Insurance Broker Sued for Negligence and Breach of Fiduciary Duty – An insurance broker was sued for negligence and breach of fiduciary duty arising out of an alleged failure to procure appropriate worker’s compensation insurance coverage. We successfully defended the broker in the action, based on the insured’s error in failing to provide accurate employee classification and wage information.

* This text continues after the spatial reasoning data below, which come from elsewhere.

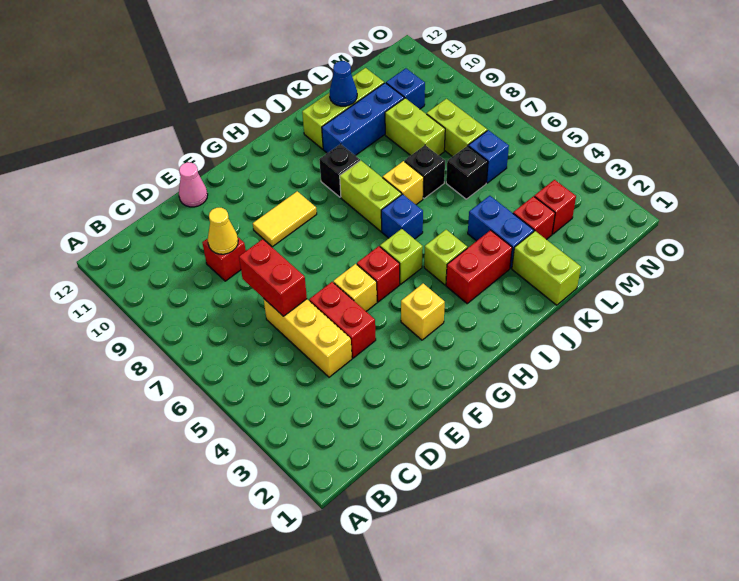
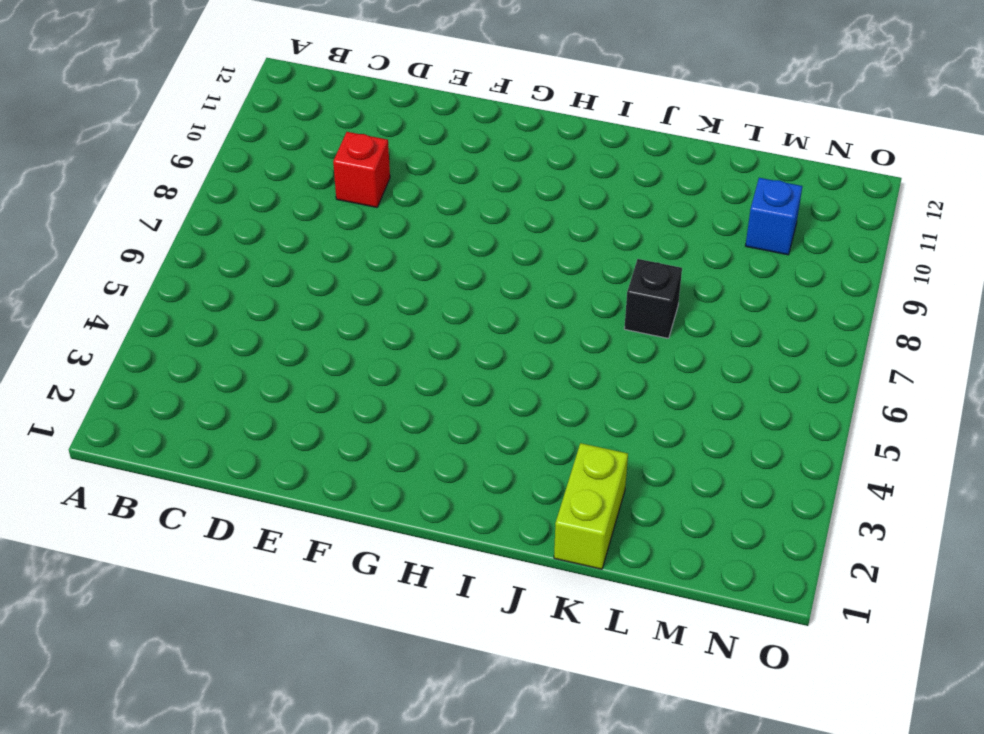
none -> yellow brick D4:D6 level 1
none -> red brick E4:E5 level 1
none -> pink cone E12 level 1
none -> yellow brick F5 level 1

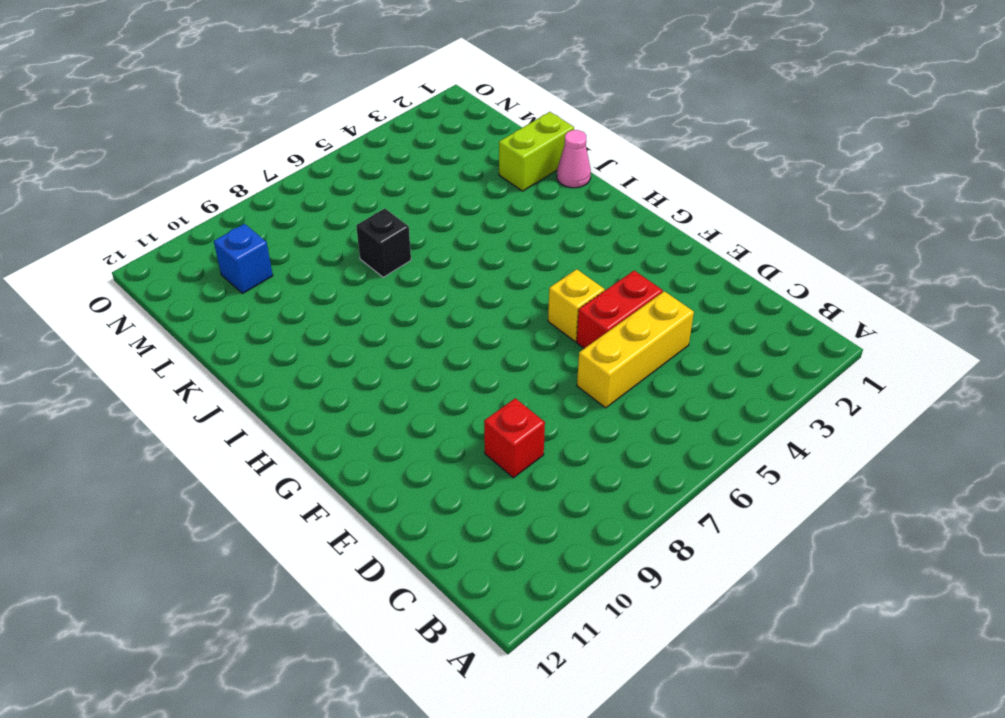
pink cone J1 level 1 -> pink cone E12 level 1
none -> yellow tile F9:G9 level 1
none -> yellow brick G3 level 1
none -> red brick G5 level 1
none -> lime brick H5 level 1

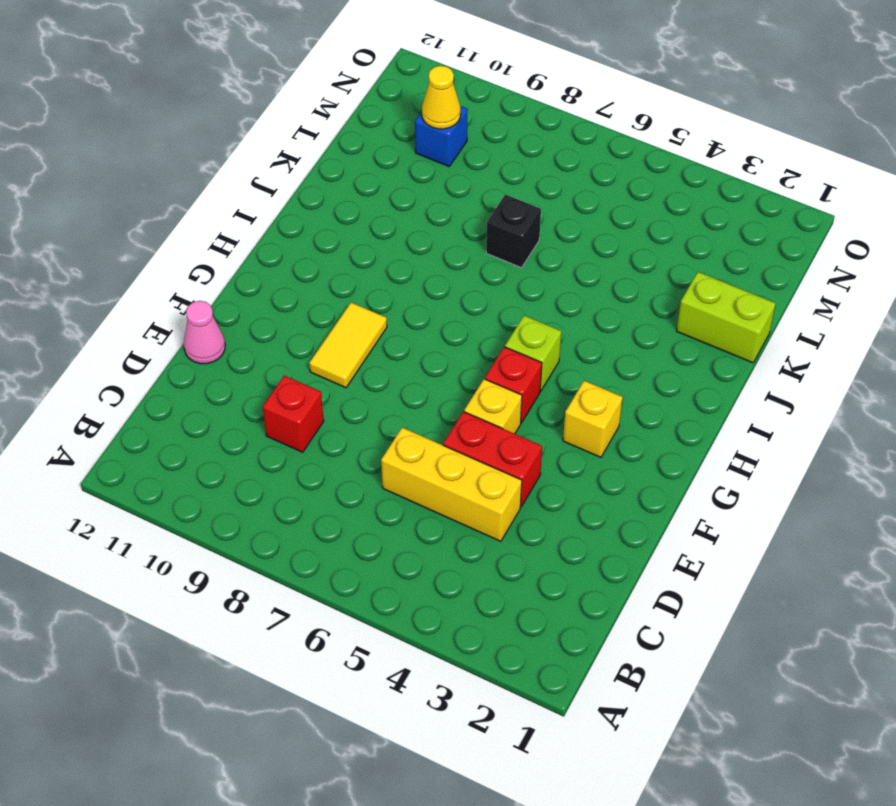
yellow cone M10 level 2 -> yellow cone D9 level 2
none -> red brick I3:J3 level 1
none -> lime brick I4 level 1
none -> blue brick I6 level 1
none -> lime brick I7:I8 level 1

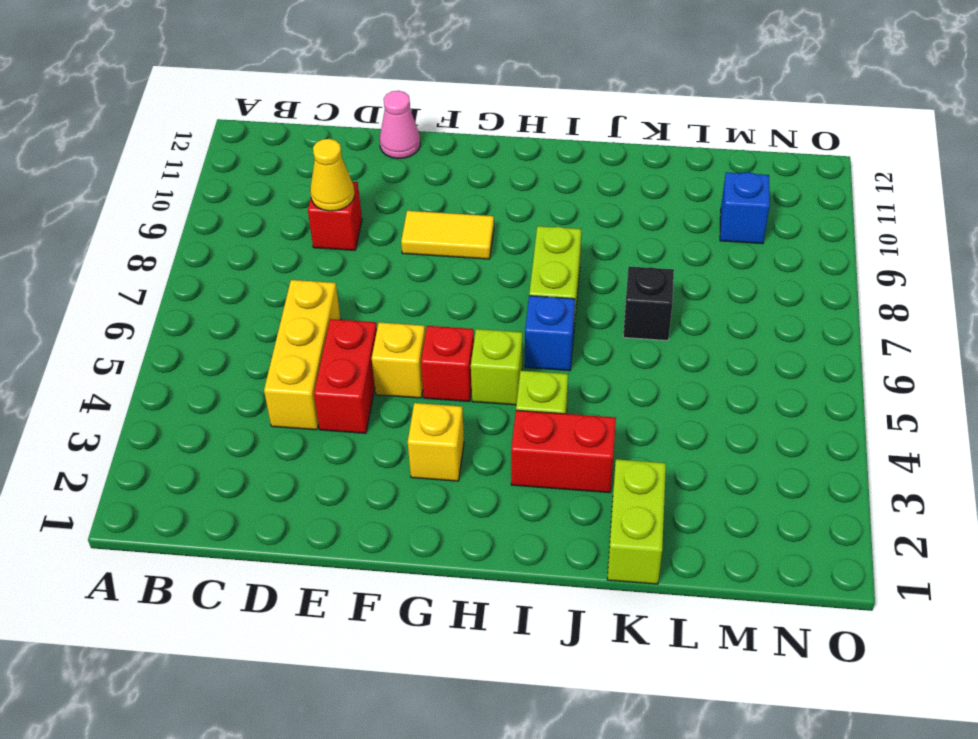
none -> black brick I9 level 1
none -> yellow brick J7 level 1
none -> blue brick J10:L10 level 1
none -> lime brick J11:L11 level 1

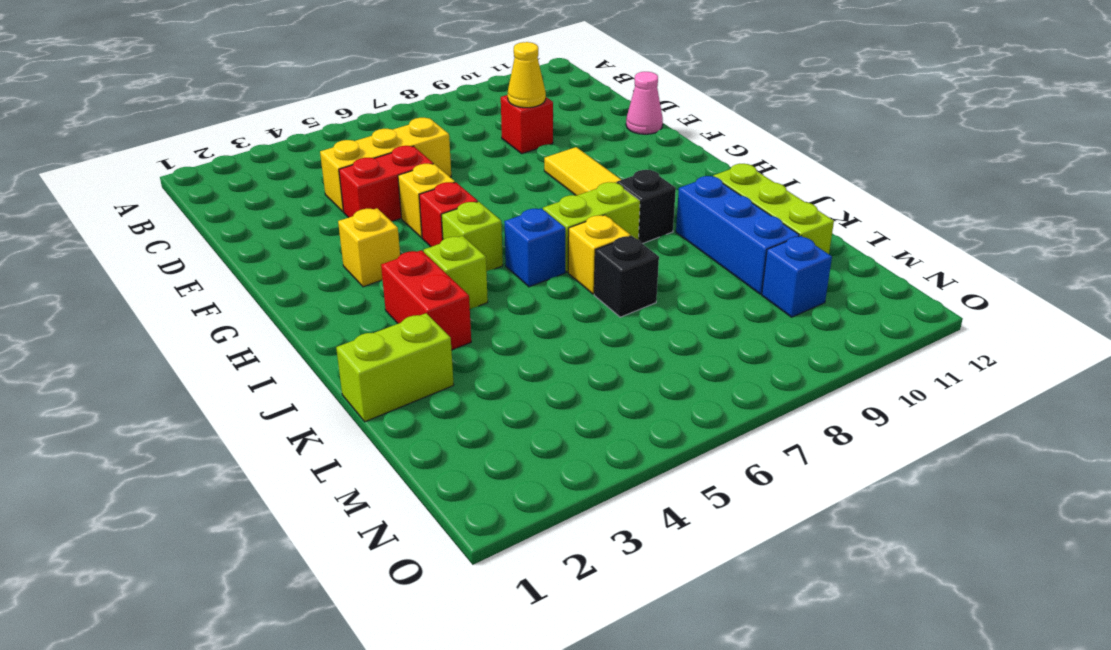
none -> blue brick K3:K4 level 1
none -> red brick L3 level 1
none -> black brick L6 level 1
none -> lime brick L8:L9 level 1

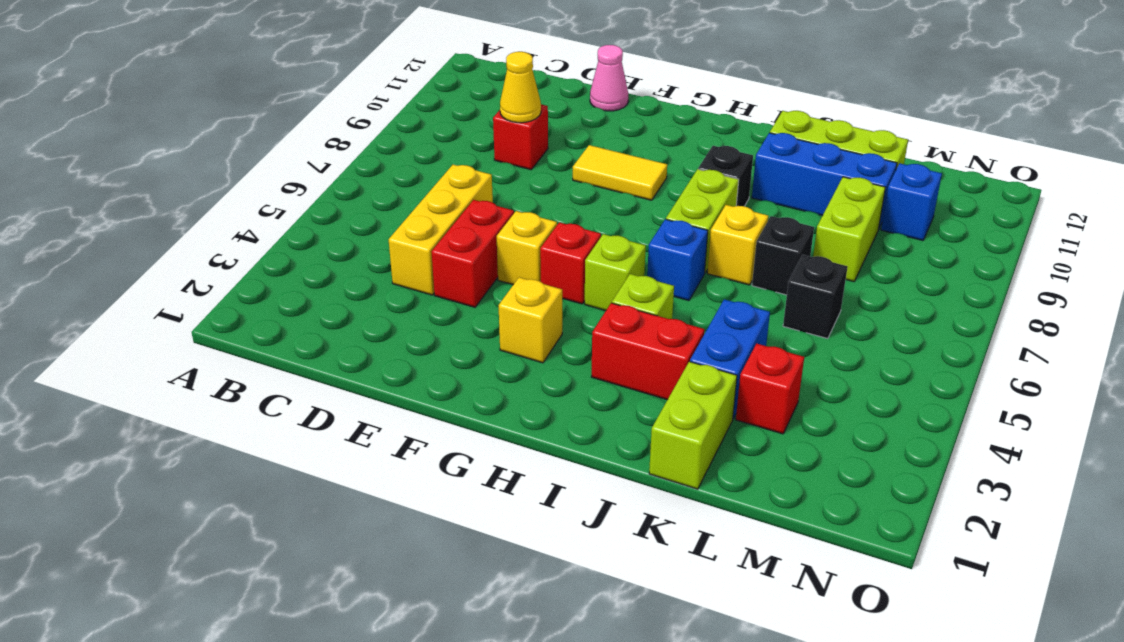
none -> red brick M3 level 1
none -> blue brick M6 level 1
none -> lime brick M7:M8 level 1
none -> red brick D6:D7 level 2

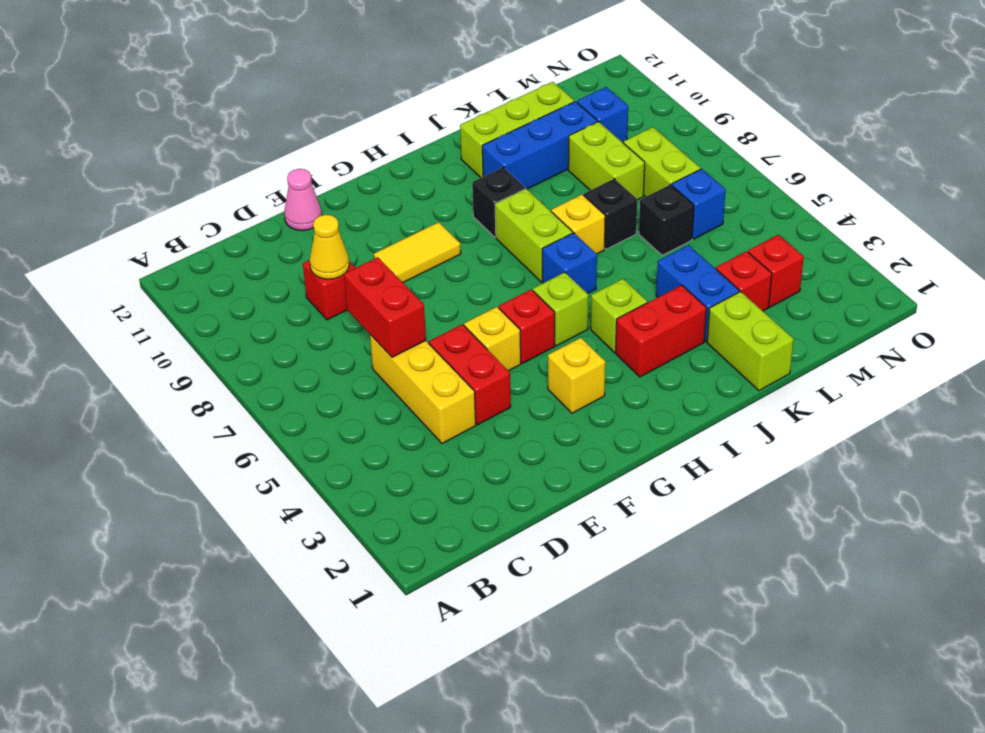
none -> blue cone K11 level 2

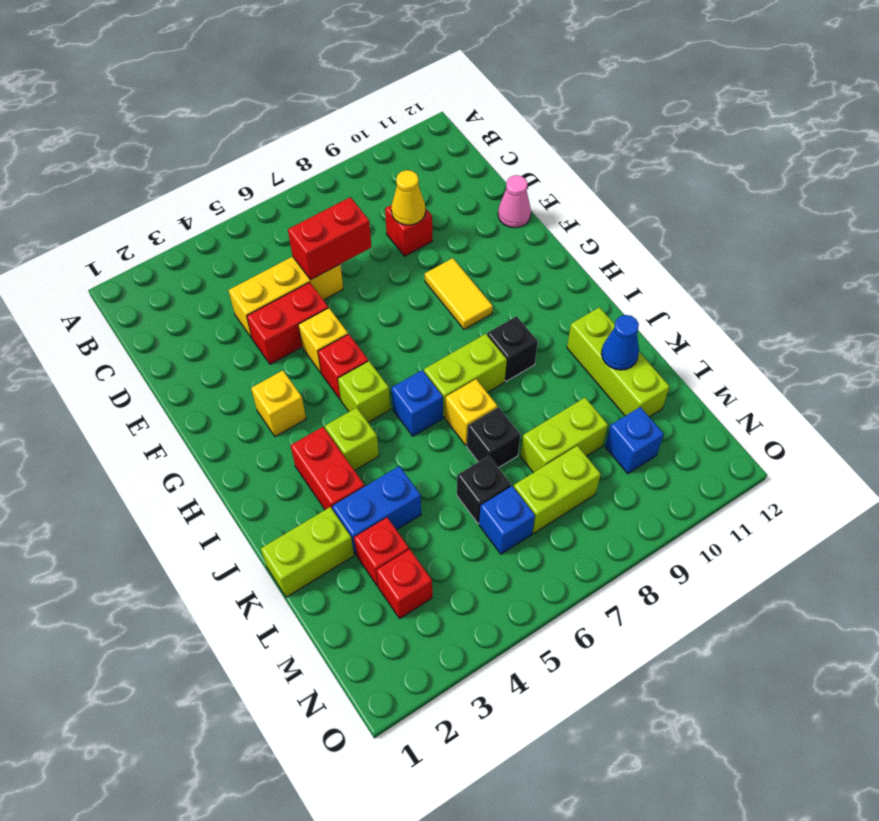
none -> blue brick J10:L10 level 1

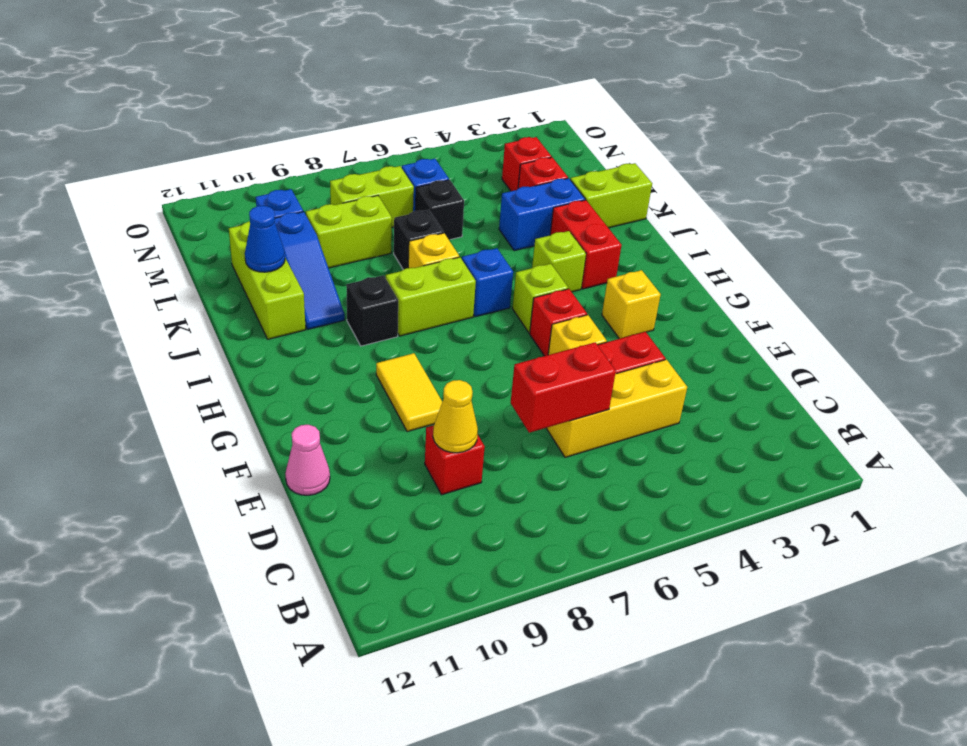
blue slope J10:L10 level 1 top L -> blue brick J10:L10 level 1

Real Estate Broker Files Lawsuit Over Disputed Earnest Money – After a real estate transaction was canceled, the buyer and seller both claimed that they were entitled to the full amount of earnest money being held in escrow by a real estate broker. We filed a lawsuit on behalf of the broker, and convinced the court that the broker should not have to make a determination as to the rights of the buyer and seller to the earnest money. The court allowed the broker to deposit the earnest money with the clerk of the court, dismissed the broker from the lawsuit (leaving the buyer and seller as the remaining parties in the case), precluded the buyer and seller from bringing any legal action against the broker arising out of the disputed earnest money, and awarded the broker its costs incurred in bringing the lawsuit.
Trade Magazine Publisher Sued for Infringement and Unfair Competition – A publisher of a trade magazine was sued for trademark infringement, unfair competition, and consumer fraud for publishing a magazine with a similar name as another magazine, and distributing the magazine at trade shows. We moved to dismiss the lawsuit for lack of jurisdiction over the publisher on the basis that the publisher was an out-of-state company with no employees or property in Illinois, its website was used for informational purposes only, and it only participated at a few trade shows in Illinois. The judge agreed that Illinois courts did not have personal jurisdiction over the publisher, and the lawsuit was dismissed.
Insurance Company Sued for Failing to Pay a Claim – An insurance company was sued for failing to pay a claim for benefits. We successfully got the lawsuit dismissed by demonstrating that the claimant failed to satisfy a condition precedent that he was required to perform in order to trigger the insurance company’s obligation to pay the claim.